Based in Tel Aviv, Rubin witnessed the flowering of the first Jewish town. Like many of the pioneers of his generation, Rubin was fascinated by the land and its Arab inhabitants. He felt that they were the true inhabitants of the land and that they had an organic connection to it. In his paintings and photographs of the period Rubin often depicted himself in Arab dress.

Painted in 1927, Old Sycamore Trees depicts the old sycamore trees that line what is now King George Street, near Gan Meir in Tel Aviv. This was the main route connecting Jaffa with the Yarkon River and the Arab villages of Sumeil and Sheik-Munis. Only six of the original trees exist today as a traffic division on this busy street. Old Sycamore Trees is one of three compositions on this subject painted by Rubin in the 1920's.

To Rubin the artist, the trees appear heavy, their foliage dense.

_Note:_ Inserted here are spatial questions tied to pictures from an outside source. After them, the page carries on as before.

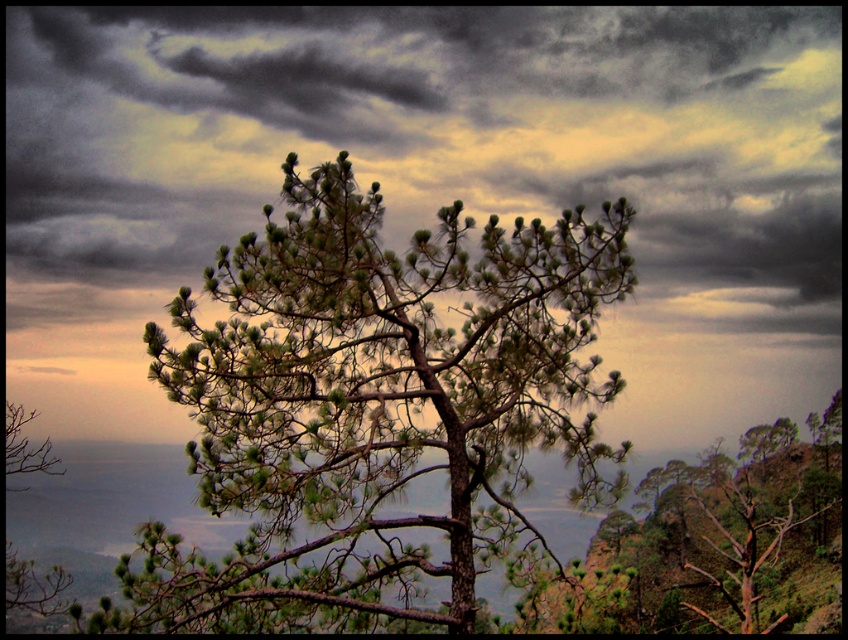
Question: Does dark gray cloud at upper center appear on the left side of green needle-like at center?

Choices:
 (A) no
 (B) yes

Answer: (A)

Question: Which object appears farthest from the camera in this image?

Choices:
 (A) dark gray cloud at upper center
 (B) green needle-like at center

Answer: (A)

Question: Does dark gray cloud at upper center appear on the right side of green needle-like at center?

Choices:
 (A) no
 (B) yes

Answer: (B)

Question: Which point appears closest to the camera in this image?

Choices:
 (A) (581, 224)
 (B) (722, 124)

Answer: (A)

Question: Is dark gray cloud at upper center positioned before green needle-like at center?

Choices:
 (A) yes
 (B) no

Answer: (B)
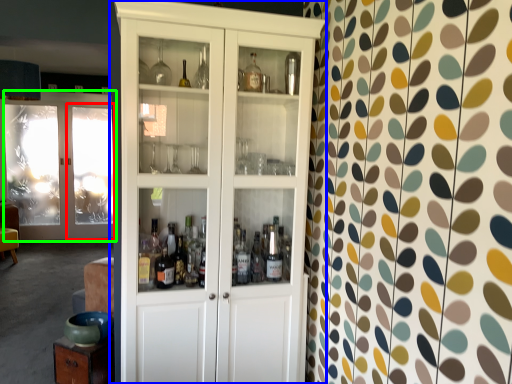
Question: Estimate the real-world distances between objects in this image. Which object is closer to screen door (highlighted by a red box), cupboard (highlighted by a blue box) or door (highlighted by a green box)?

Choices:
 (A) cupboard
 (B) door

Answer: (B)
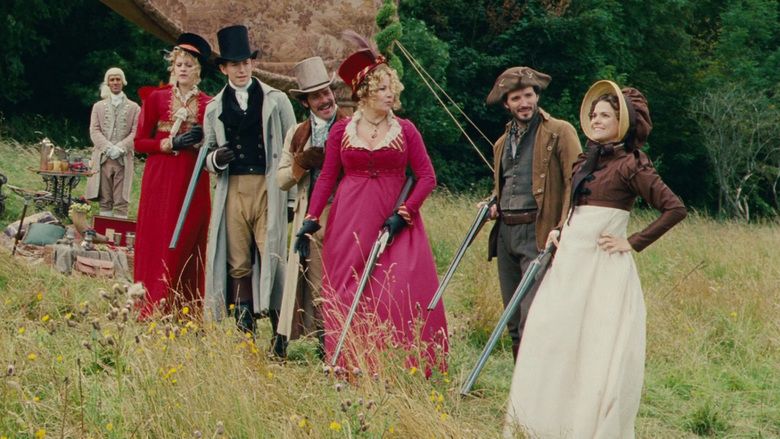
Image resolution: width=780 pixels, height=439 pixels. Find the location of `blanket`. blanket is located at coordinates (289, 35).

The silvery leaves protect and shadow a voyager and his camel. The trees and the road are sensuous, heavy and organic, as are the figures of the traveller and his camel. On the left side of the composition, three white cube-like houses with red roofs are depicted surrounded by a fence.

"The presence of these white-washed, toy-like houses, surrounded by a wooden fence constitutes a new foreign element in the landscape... the minuscule figures of the Arab and his camel also seem to be slightly out of scale, emphasizing the trees even further." (C. Rubin, Home Visit, Tel Aviv, 1998, p. 14).

Rubin's naive style of the period allowed such artistic freedom and distortion. The trees obscure the sky and tower over all other elements. The trees almost outgrow the pictorial space. The light source comes from the left of the composition, from the sea. Rubin depicted the late afternoon sun on the heavy trees, whose leaves sway in the light afternoon wind. Rubin created in Old Sycamore Trees a unique mystical nostalgic feeling, which will not be repeated in later works on this subject.

Old Sycamore Trees was one of two paintings stolen in 1982, during their return to Israel from an exhibition in the United States. The U.S. Government, which had provided an indemnity agreement to insure the paintings during the exhibition, paid the original owners, The Israel Museum, Jerusalem and a private gallery in Jerusalem, under the terms of the agreement, and as a result, took title to the paintings if they were recovered. In the late 1980's, the two paintings were found in a flea market in Jaffa. The painting which had been owned by the Israel Museum was returned to the Israel Museum, after the Museum reimbursed the U.S. Government for the indemnity it received. The second, Old Sycamore Trees, is the present lot.